__WORK ORDER A__
Retype everything in the court opinion excerpt on excessive force from "Here, one warning" down to "him if he did not comply.", word for word.

__DOCUMENT EXCERPT__
BEGIN
Hulet argues that he did not present an immediate threat and did not resist, so multiple alternatives were available. MSJ at 15–16. For example, Hulet asserts that the officers could have closed the door and monitored him through the video feed if they were worried that his clothing presented a safety threat. Reply at 14. However, taking all inferences in favor of Green, Hulet presented a threat to strike him and then physically resisted when Green first made physical contact with him. The alternatives identified by Hulet are therefore inapplicable.
Warnings. The Ninth Circuit has also held that the “giving of a warning or the failure to do so is a factor to be considered in applying the Graham balancing test.” Nelson , 685 F.3d at 882 (internal citation omitted). “The seemingly obvious principle that police should, if possible, give warnings prior to using force is not novel, and is well known to law enforcement officers.” Nehad , 929 F.3d at 1137. Therefore, “warnings should be given, when feasible, if the use of force may result in serious injury.” Deorle , 272 F.3d at 1284.
Here, one warning was given. After Hulet initially refused the officers’ commands that he strip, Holt responded, “Well, we’re going to have to take them off for you, if you’re not giving them up.” UF ¶ 70; Benson Body Cam Footage at 01:13:26–01:13:45. Hulet was therefore cognizant that force might be used against him if he did not comply.
However, the significance of Holt’s warning is undermined by other considerations. Courts have explained that the giving of a warning is not simply a box to be checked; the pertinent question is whether the warning was “appropriate.” See Kaur v. City of Lodi , 236 F. Supp. 3d 947, 968 (E.D. Cal. 2017) (“ [A]ppropriate warnings . . . should be given, when feasible, if the use of force may result in serious injury.” (quoting Glenn v. Washington Cnty. , 673 F.3d 864, 876 (9th Cir. 2011) (emphasis in original)). Holt’s warning did not indicate that force would be used imminently. Only seconds passed between the moment she gave the warning and Green entering the cell and taking Hulet down. Benson Body Cam Footage at 01:13:31–01:13:48. Her warning also did not suggest what level of force the officers would use if he did not comply. Id. Additionally, Green did not give a warning that he was about to take Hulet to the ground. See id.
3. Balancing “The factors that justify the use of force must be weighed against the degree of intrusion
posed by the particular type of force to determine if the use in the particular instance was reasonable.” Nelson , 685 F.3d at 883. As noted above, viewing the facts in the light most favorable to Green, Hulet posed an immediate threat and actively resisted, and a jury could find that Green’s use of force was reasonable under the circumstances. Construing all inferences in the light most favorable to Green, a reasonable jury could find “the threat reasonably perceived by the officer,” Hulet’s active resistance, and the lack of less intrusive alternatives justified Green’s use of force. As a reasonable jury could find the takedown was not unconstitutionally excessive, Hulet’s motion for summary judgment is denied.
END
__DATA SUPPLIED__
BEGIN
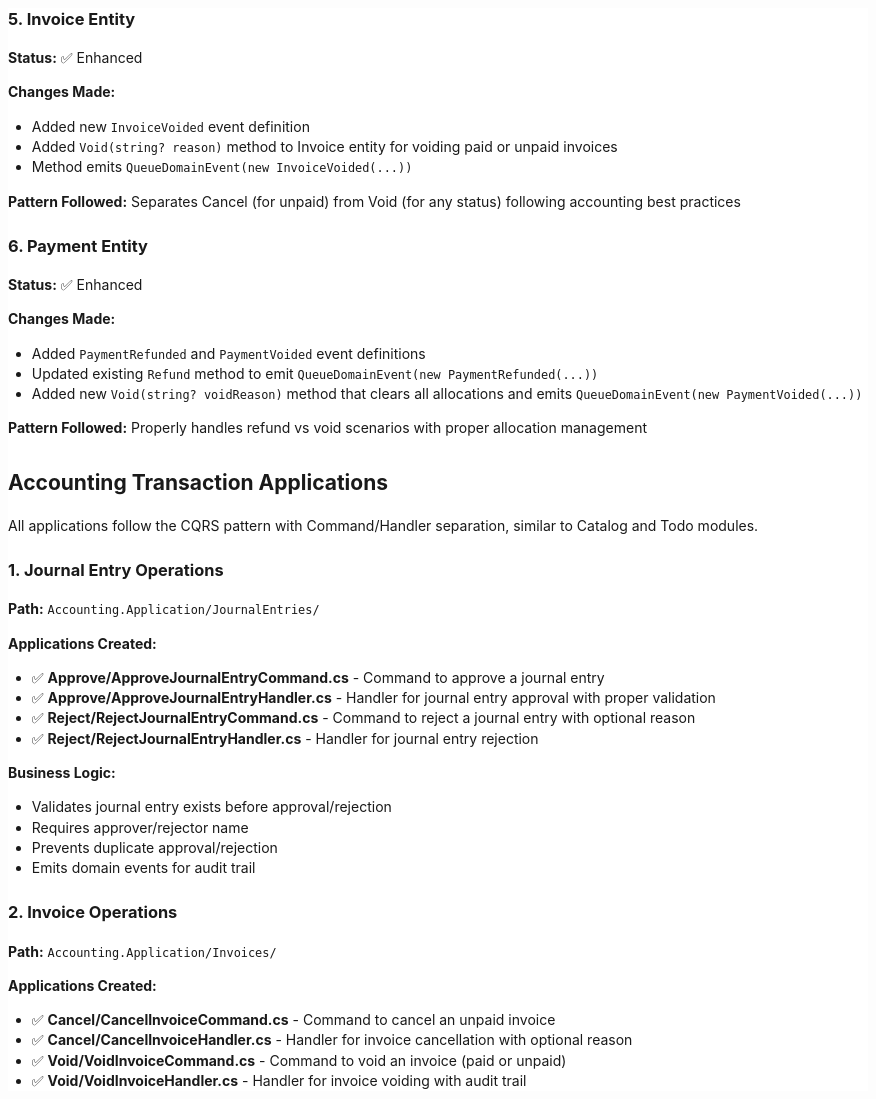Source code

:### 5. Invoice Entity
**Status:** ✅ Enhanced

**Changes Made:**
- Added new `InvoiceVoided` event definition
- Added `Void(string? reason)` method to Invoice entity for voiding paid or unpaid invoices
- Method emits `QueueDomainEvent(new InvoiceVoided(...))`

**Pattern Followed:** Separates Cancel (for unpaid) from Void (for any status) following accounting best practices

### 6. Payment Entity
**Status:** ✅ Enhanced

**Changes Made:**
- Added `PaymentRefunded` and `PaymentVoided` event definitions
- Updated existing `Refund` method to emit `QueueDomainEvent(new PaymentRefunded(...))`
- Added new `Void(string? voidReason)` method that clears all allocations and emits `QueueDomainEvent(new PaymentVoided(...))`

**Pattern Followed:** Properly handles refund vs void scenarios with proper allocation management

## Accounting Transaction Applications

All applications follow the CQRS pattern with Command/Handler separation, similar to Catalog and Todo modules.

### 1. Journal Entry Operations
**Path:** `Accounting.Application/JournalEntries/`

**Applications Created:**
- ✅ **Approve/ApproveJournalEntryCommand.cs** - Command to approve a journal entry
- ✅ **Approve/ApproveJournalEntryHandler.cs** - Handler for journal entry approval with proper validation
- ✅ **Reject/RejectJournalEntryCommand.cs** - Command to reject a journal entry with optional reason
- ✅ **Reject/RejectJournalEntryHandler.cs** - Handler for journal entry rejection

**Business Logic:**
- Validates journal entry exists before approval/rejection
- Requires approver/rejector name
- Prevents duplicate approval/rejection
- Emits domain events for audit trail

### 2. Invoice Operations
**Path:** `Accounting.Application/Invoices/`

**Applications Created:**
- ✅ **Cancel/CancelInvoiceCommand.cs** - Command to cancel an unpaid invoice
- ✅ **Cancel/CancelInvoiceHandler.cs** - Handler for invoice cancellation with optional reason
- ✅ **Void/VoidInvoiceCommand.cs** - Command to void an invoice (paid or unpaid)
- ✅ **Void/VoidInvoiceHandler.cs** - Handler for invoice voiding with audit trail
END
__WORK ORDER B__
Rewrite the records from the line containing "All applications follow" down to the end of the records, changing "Applications Created" to "Files Added" and keeping everything else the same. Give only those lines.

__EXERCISE SOLUTION A__
Here, one warning was given. After Hulet initially refused the officers’ commands that he strip, Holt responded, “Well, we’re going to have to take them off for you, if you’re not giving them up.” UF ¶ 70; Benson Body Cam Footage at 01:13:26–01:13:45. Hulet was therefore cognizant that force might be used against him if he did not comply.

__EXERCISE SOLUTION B__
All applications follow the CQRS pattern with Command/Handler separation, similar to Catalog and Todo modules.

### 1. Journal Entry Operations
**Path:** `Accounting.Application/JournalEntries/`

**Files Added:**
- ✅ **Approve/ApproveJournalEntryCommand.cs** - Command to approve a journal entry
- ✅ **Approve/ApproveJournalEntryHandler.cs** - Handler for journal entry approval with proper validation
- ✅ **Reject/RejectJournalEntryCommand.cs** - Command to reject a journal entry with optional reason
- ✅ **Reject/RejectJournalEntryHandler.cs** - Handler for journal entry rejection

**Business Logic:**
- Validates journal entry exists before approval/rejection
- Requires approver/rejector name
- Prevents duplicate approval/rejection
- Emits domain events for audit trail

### 2. Invoice Operations
**Path:** `Accounting.Application/Invoices/`

**Files Added:**
- ✅ **Cancel/CancelInvoiceCommand.cs** - Command to cancel an unpaid invoice
- ✅ **Cancel/CancelInvoiceHandler.cs** - Handler for invoice cancellation with optional reason
- ✅ **Void/VoidInvoiceCommand.cs** - Command to void an invoice (paid or unpaid)
- ✅ **Void/VoidInvoiceHandler.cs** - Handler for invoice voiding with audit trail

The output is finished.